## About this task
Go to the line in the entries below that holds "index tip: (209, 123)" and repeat exactly from there through the line that holds "middle pip: (178, 171)", inclusive.

## Input

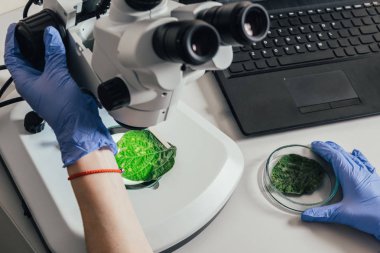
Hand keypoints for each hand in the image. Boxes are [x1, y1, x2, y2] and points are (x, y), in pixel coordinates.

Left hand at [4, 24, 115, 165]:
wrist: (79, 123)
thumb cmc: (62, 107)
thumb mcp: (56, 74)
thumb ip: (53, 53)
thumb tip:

* * *

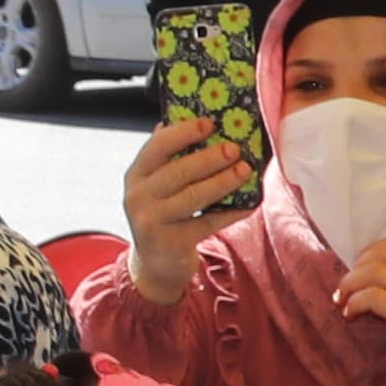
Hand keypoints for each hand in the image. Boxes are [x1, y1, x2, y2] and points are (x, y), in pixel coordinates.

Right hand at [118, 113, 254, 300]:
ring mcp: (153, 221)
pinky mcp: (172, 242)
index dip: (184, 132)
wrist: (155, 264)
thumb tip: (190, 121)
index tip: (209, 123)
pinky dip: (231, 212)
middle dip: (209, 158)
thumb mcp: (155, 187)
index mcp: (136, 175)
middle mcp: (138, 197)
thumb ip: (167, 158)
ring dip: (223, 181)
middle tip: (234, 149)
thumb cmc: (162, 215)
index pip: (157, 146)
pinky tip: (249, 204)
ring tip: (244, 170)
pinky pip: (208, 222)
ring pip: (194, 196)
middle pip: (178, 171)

## Your response
index tip: (209, 123)
pinky dip: (231, 212)
middle dip: (209, 158)
thumb mcp: (155, 187)
index mcp: (136, 175)
middle mcp: (138, 197)
thumb ip: (167, 158)
ring dip: (223, 181)
middle tip: (234, 149)
thumb cmc: (162, 215)
index pip: (157, 146)
pinky tip: (249, 204)
ring tip: (244, 170)
pinky pip: (208, 222)
ring pip: (194, 196)
middle pip: (178, 171)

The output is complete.